Entre músicas, Eno fazia questão que ninguém olvidasse o nome da banda (“seventy seeeeevvvvveeeeeennnn!!”) e dissertava furiosamente sobre os problemas do mundo (alguns, do mundo dele). Brindava-nos com mensagens anti-imperialismo americano gritando “Fuck Pinochet!” e “Viva Allende!”, enquanto alertava a audiência para a ameaça que assolava a sociedade como um todo e também em específico: os “pseudo-rockers” — tipos que se passam por roqueiros, mas que, no fundo, são uns posers, meninos da mamã e mais não sei o quê.

Se o concerto dos Sex Pistols de 4/6/76, em Manchester, é considerado um dos mais importantes da história do rock (por ter originado bandas como Joy Division, The Smiths, etc. — informação que já aqui foi maltratada), este concerto dos 77 no Bar Ben talvez não tenha tido menos importância. Foi na sua sequência, e ainda assolado por aquele furacão vindo da Lusa Atenas, que decidi, com uns amigos, formar uma banda — os “Pseudorockers”. Com o dom para tocar guitarra com que fui dotado à nascença, a que acrescia a capacidade de trabalho e dedicação que fui ganhando ao longo da vida, de imediato me voluntariei para letrista (também acabei por ter que cantar, mais por falta de alternativa).

• Instruções
A. No texto sobre o concerto dos 77 no Bar Ben, que nome recebeu a banda formada depois desse concerto?
B. Reproduza, do texto sobre o concerto dos 77 no Bar Ben, o trecho que vai de "Se o concerto" até "falta de alternativa).".
C. Prossiga o texto sobre o concerto dos 77 no Bar Ben a partir do ponto em que termina.

• Dados fornecidos
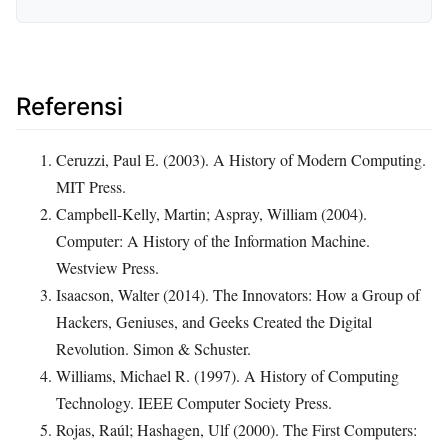
Referensi
Ceruzzi, Paul E. (2003). A History of Modern Computing.
MIT Press.
Campbell-Kelly, Martin; Aspray, William (2004).
Computer: A History of the Information Machine.
Westview Press.
Isaacson, Walter (2014). The Innovators: How a Group of
Hackers, Geniuses, and Geeks Created the Digital
Revolution. Simon & Schuster.
Williams, Michael R. (1997). A History of Computing
Technology. IEEE Computer Society Press.
Rojas, Raúl; Hashagen, Ulf (2000). The First Computers: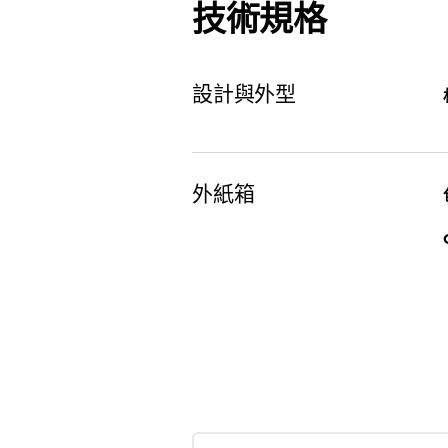
技術規格
設計與外型
外紙箱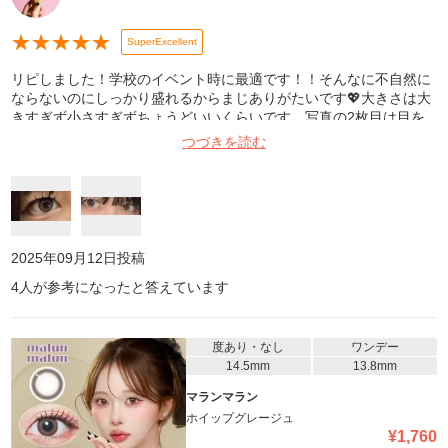
★
★
★
★
★
SuperExcellent
リピしました！学校のイベント時に最適です！！そんなに不自然に
ならないのにしっかり盛れるからまじありがたいです💖大きさは大
きすぎず小さすぎずちょうどいいくらいです。写真の2枚目は目を
見開いた時ですが、ちょっと三白眼になりました。これは私の目の
つづきを読む
問題ですね。宇宙人にもならず、光も入って最高に可愛いです。1
枚目は室内光、2枚目はフラッシュ、どちらも自撮りです。メイク
汚くてごめんなさい。
2025年09月12日
投稿
4
人が参考になったと答えています
度あり・なし
ワンデー
14.5mm
13.8mm
マランマラン
ホイップグレージュ
¥
1,760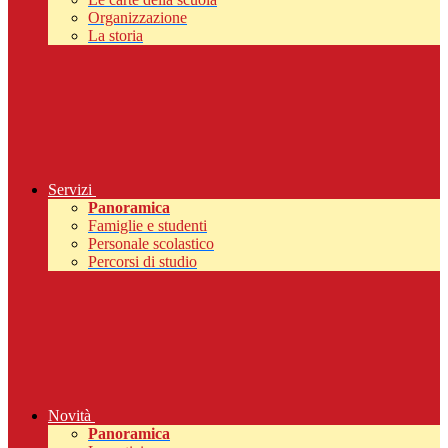
Organizzazione
La storia
Servizi
Panoramica
Famiglie e studenti
Personale scolastico
Percorsi di studio
Novità
Panoramica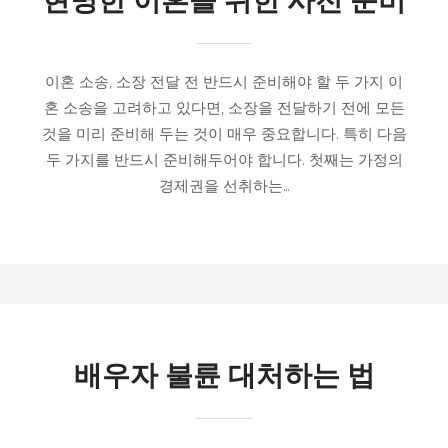
현명한 이혼을 위한 사전 준비
이혼 소송, 소장 전달 전 반드시 준비해야 할 두 가지 이
혼 소송을 고려하고 있다면, 소장을 전달하기 전에 모든
것을 미리 준비해 두는 것이 매우 중요합니다. 특히 다음
두 가지를 반드시 준비해두어야 합니다. 첫째는 가정의
경제권을 선취하는…
배우자 불륜 대처하는 법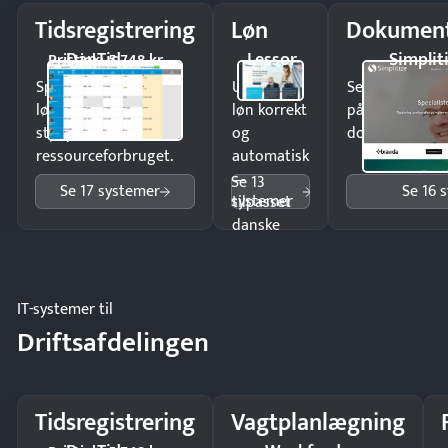
Tidsregistrering
Løn
Dokument
DanTid
Lessor
Simplit
Pristjek: 5.748 kr
Spar tid på
Udbetal
Send kontrakter
lønberegning og få
løn korrekt
på minutter o
styr på
og
dokumenter.
ressourceforbruget.
automatisk
—
Se 13
Se 17 systemer
Se 16 
systemer
tilpasset
danske
regler.
IT-systemer til
Driftsafdelingen
Tidsregistrering
Vagtplanlægning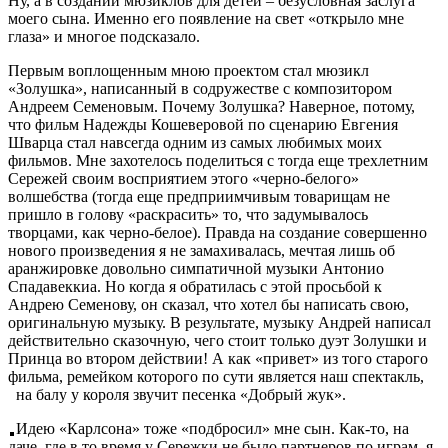
Ну, а в создании мюзиклов для детей – безусловная заслуга
моего сына. Именно его появление на свет «открыло мне
глаза» и многое подсказало.
Первым воплощенным мною проектом стал мюзикл
«Золушка», написанный в содружестве с композитором
Андреем Семеновым. Почему Золушка? Наверное, потому,
что фильм Надежды Кошеверовой по сценарию Евгения
Шварца стал навсегда одним из самых любимых моих
фильмов. Мне захотелось поделиться с тогда еще трехлетним
Сережей своим восприятием этого «черно-белого»
волшебства (тогда еще предприимчивым товарищам не
пришло в голову «раскрасить» то, что задумывалось
творцами, как черно-белое). Правда на создание совершенно
нового произведения я не замахивалась, мечтая лишь об
аранжировке довольно симпатичной музыки Антонио
Спадавеккиа. Но когда я обратилась с этой просьбой к
Андрею Семенову, он сказал, что хотел бы написать свою,
оригинальную музыку. В результате, музыку Андрей написал
действительно сказочную, чего стоит только дуэт Золушки и
Принца во втором действии! А как «привет» из того старого
фильма, ремейком которого по сути является наш спектакль,
на балу у короля звучит песенка «Добрый жук».
Идею «Карлсона» тоже «подбросил» мне сын. Как-то, на
даче, где в то время у Сережки не было партнеров по играм, я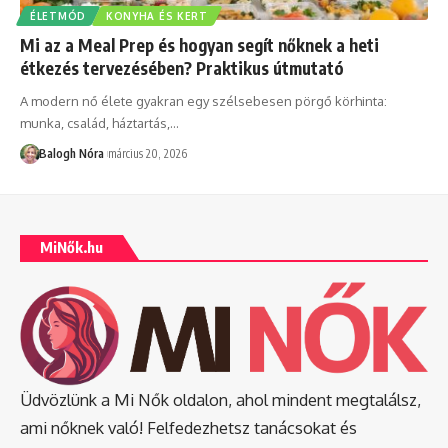
ÉLETMÓD
KONYHA ÉS KERT
Mi az a Meal Prep és hogyan segít nőknek a heti
étkezés tervezésében? Praktikus útmutató
A modern nő élete gyakran egy szélsebesen pörgő körhinta:
munka, család, háztartás,
…
Balogh Nóra
március 20, 2026
MiNők.hu
Üdvözlünk a Mi Nők oldalon, ahol mindent megtalálsz,
ami nőknek való! Felfedezhetsz tanácsokat és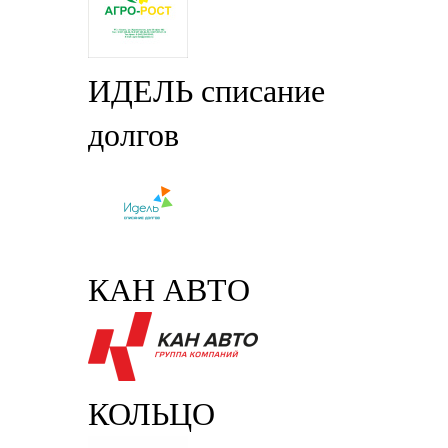
ИДЕЛЬ списание
долгов
КАН АВТО
КОЛЬЦО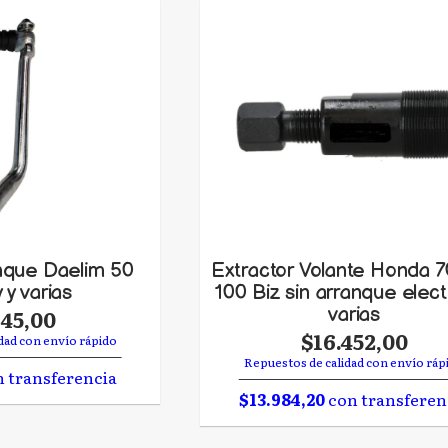
nque Daelim 50
Extractor Volante Honda 
 y varias
100 Biz sin arranque elect
varias
945,00
$16.452,00
dad con envío rápido
Repuestos de calidad con envío ráp
 transferencia
$13.984,20
con transferen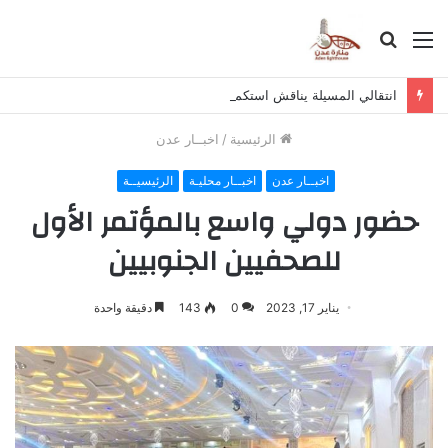
القائمة
بحث
عن
انتقالي المسيلة يناقش استكمال برنامج التصعيد الشعبي
الرئيسية
/
اخبــار عدن
اخبــار عدن
اخبــار محليـة
الرئيسيــة
حضور دولي واسع بالمؤتمر الأول
للصحفيين الجنوبيين
يناير 17, 2023
0
143
دقيقة واحدة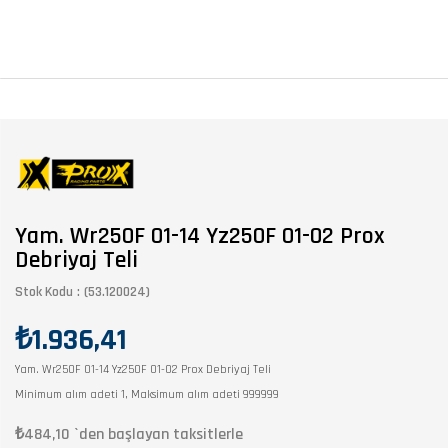
Yam. Wr250F 01-14 Yz250F 01-02 Prox
Debriyaj Teli
Stok Kodu
(53.120024)
₺1.936,41
Yam. Wr250F 01-14 Yz250F 01-02 Prox Debriyaj Teli
Minimum alım adeti 1, Maksimum alım adeti 999999
₺484,10
`den başlayan taksitlerle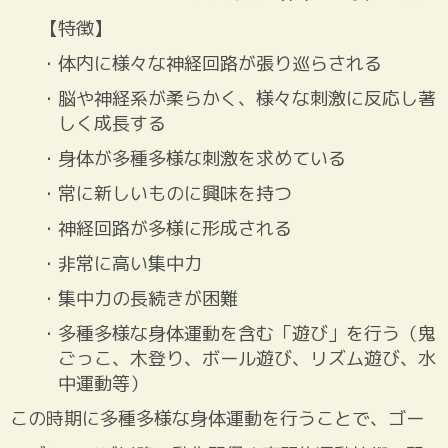
【特徴】
・体内に様々な神経回路が張り巡らされる
・脳や神経系が柔らかく、様々な刺激に反応し著
しく成長する
・身体が多種多様な刺激を求めている
・常に新しいものに興味を持つ
・神経回路が多様に形成される
・非常に高い集中力
・集中力の長続きが困難
・多種多様な身体運動を含む「遊び」を行う（鬼
ごっこ、木登り、ボール遊び、リズム遊び、水
中運動等）
この時期に多種多様な身体運動を行うことで、ゴー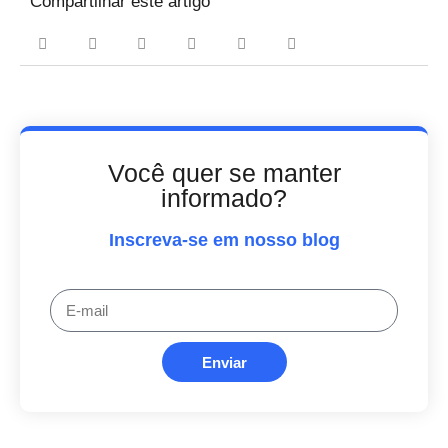
Compartilhar este artigo
Você quer se manter
informado?
Inscreva-se em nosso blog
Enviar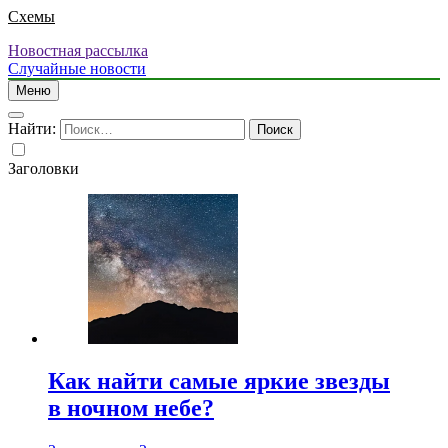
Схемы
Новостная рассылка
Случайные новости
Меню
Найти:
Заголовки
Как найти самые яркие звезды
в ночном небе?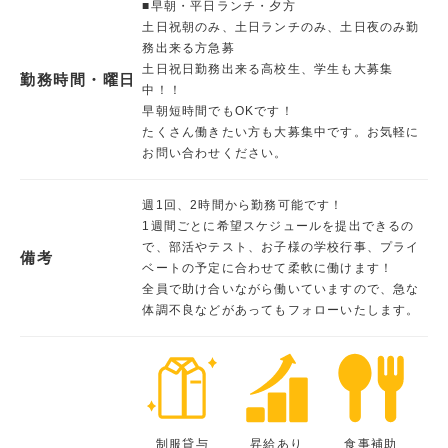
■早朝・平日ランチ・夕方
土日祝朝のみ、土日ランチのみ、土日夜のみ勤
務出来る方急募
土日祝日勤務出来る高校生、学生も大募集
勤務時間・曜日
中！！
早朝短時間でもOKです！
たくさん働きたい方も大募集中です。お気軽に
お問い合わせください。
週1回、2時間から勤務可能です！
1週間ごとに希望スケジュールを提出できるの
で、部活やテスト、お子様の学校行事、プライ
備考
ベートの予定に合わせて柔軟に働けます！
全員で助け合いながら働いていますので、急な
体調不良などがあってもフォローいたします。
制服貸与
昇給あり
食事補助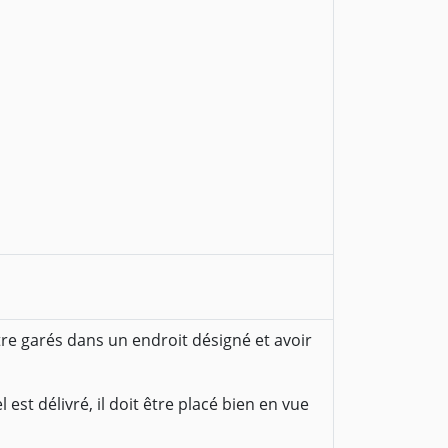
tre garés dans un endroit désigné et avoir
 est délivré, il doit être placé bien en vue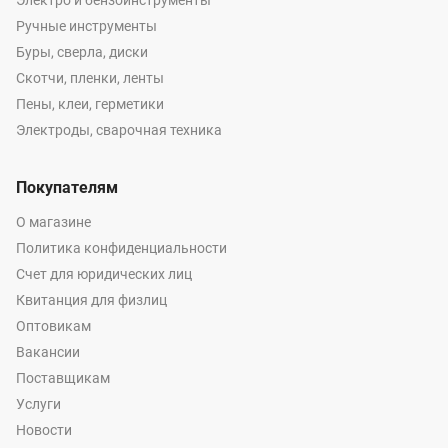
Электро и бензоинструменты
Ручные инструменты
Буры, сверла, диски
Скотчи, пленки, ленты
Пены, клеи, герметики
Электроды, сварочная техника
Покупателям
О магазине
Политика конфиденциальности
Счет для юридических лиц
Квитанция для физлиц
Оптовикам
Вакансии
Поставщикам
Услуги
Новости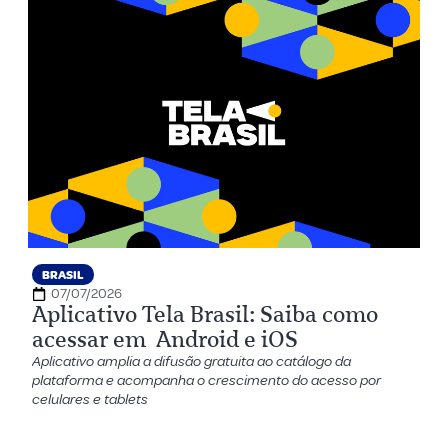
BRASIL
07/07/2026
Aplicativo Tela Brasil: Saiba como
acessar em Android e iOS
Aplicativo amplia a difusão gratuita ao catálogo da
plataforma e acompanha o crescimento do acesso por
celulares e tablets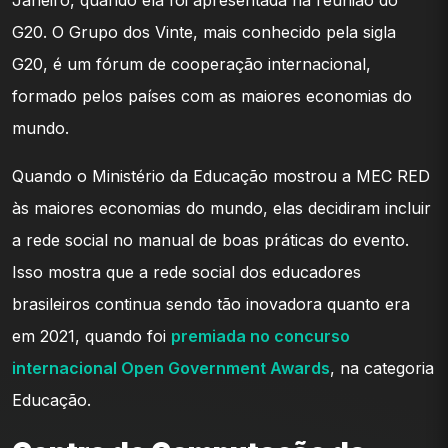
Janeiro, quando ela foi apresentada na reunião do
G20. O Grupo dos Vinte, mais conhecido pela sigla
G20, é um fórum de cooperação internacional,
formado pelos países com as maiores economias do
mundo.
Quando o Ministério da Educação mostrou a MEC RED
às maiores economias do mundo, elas decidiram incluir
a rede social no manual de boas práticas do evento.
Isso mostra que a rede social dos educadores
brasileiros continua sendo tão inovadora quanto era
em 2021, quando foi
premiada no concurso
internacional Open Government Awards
, na categoria
Educação.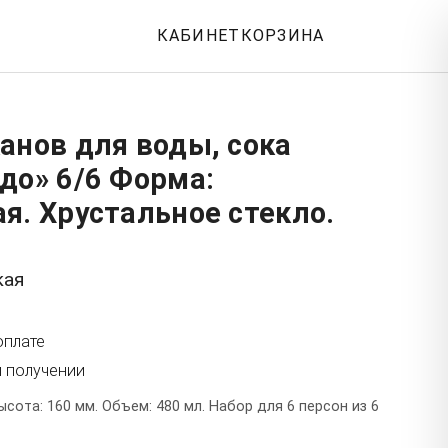
КАБИНЕТ
КОРЗИНА
анов для воды, сока
до» 6/6 Форма:
я. Хрустальное стекло.
кая
оплате
и получении
ысота: 160 мм. Объем: 480 мл. Набор для 6 персон из 6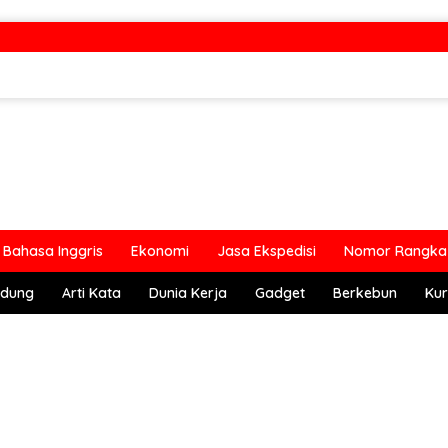
Bahasa Inggris
Ekonomi
Jasa Ekspedisi
Nomor Rangka 
ndung
Arti Kata
Dunia Kerja
Gadget
Berkebun
Kur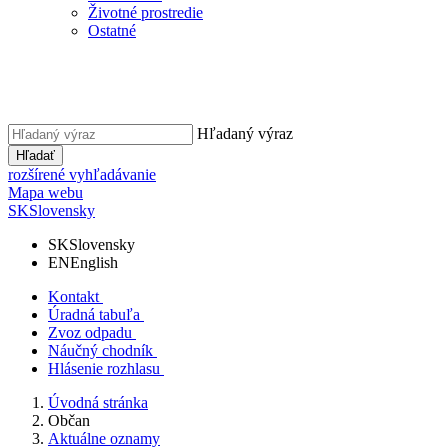
Životné prostredie
Ostatné
Hľadaný výraz
Hľadať
rozšírené vyhľadávanie
Mapa webu
SK
Slovensky
SK
Slovensky
EN
English
Kontakt
Úradná tabuľa
Zvoz odpadu
Náučný chodník
Hlásenie rozhlasu
Úvodná stránka
Občan
Aktuálne oznamy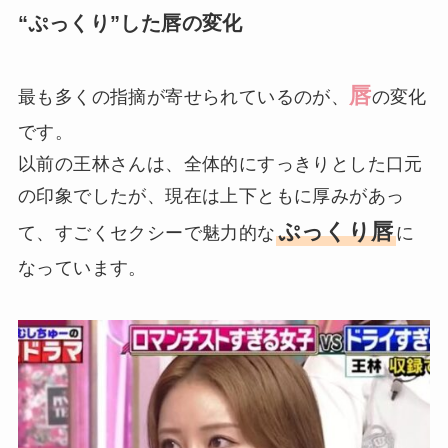
“ぷっくり”した唇の変化
唇
最も多くの指摘が寄せられているのが、
の変化
です。
以前の王林さんは、全体的にすっきりとした口元
の印象でしたが、現在は上下ともに厚みがあっ
ぷっくり唇
て、すごくセクシーで魅力的な
に
なっています。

• Respostas dadas
A. A banda chamou-se “Pseudorockers”.

B.
Se o concerto dos Sex Pistols de 4/6/76, em Manchester, é considerado um dos mais importantes da história do rock (por ter originado bandas como Joy Division, The Smiths, etc. — informação que já aqui foi maltratada), este concerto dos 77 no Bar Ben talvez não tenha tido menos importância. Foi na sua sequência, e ainda assolado por aquele furacão vindo da Lusa Atenas, que decidi, com uns amigos, formar uma banda — os “Pseudorockers”. Com o dom para tocar guitarra com que fui dotado à nascença, a que acrescia a capacidade de trabalho e dedicação que fui ganhando ao longo da vida, de imediato me voluntariei para letrista (também acabei por ter que cantar, mais por falta de alternativa).

C.
Fiz uma letra à pressa, inspirada nos Dead Kennedys, nos Pistols e, claro, na minha nova banda punk preferida, os 77. Versava sobre um tipo rico que, por sua própria iniciativa, abdicaria dos seus luxos para viver uma vida comunitária e socialista — uma espécie de Four Yorkshiremen dos Monty Python, mas ao contrário.

Não mais engraçada do que frustrante é a forma como o meu cérebro grava tão bem o que não tem interesse algum — eis o “poema”, citado de memória um quarto de século depois:

Verso:
I’m tired of being rich
Sick of swimming in my pools
I’ll have to leave the beach
To start working with some tools

Refrão: 
Communism, communism
A cup of soup and a piece of bread
Communism, communism,
Put this idea into your head

Tivemos uma única atuação, na quinta dos pais do baixista. Bebidas foram bebidas, o baterista foi perseguido por um ganso.

No dia seguinte, tive a sensação de viajar numa cápsula de ressaca quando percorri todas as bancas: em nenhum dos jornais havia qualquer referência. O início e o fim da minha carreira de punk rocker não fora noticiado. E a culpa é desses pseudo-jornalistas que em vez de fazerem o seu trabalho, andam para aí ao serviço do grande capital imperialista americano que matou Salvador Allende… Viva Allende! Fuck Pinochet! Onde estará aquele casaco de peles da minha mãe?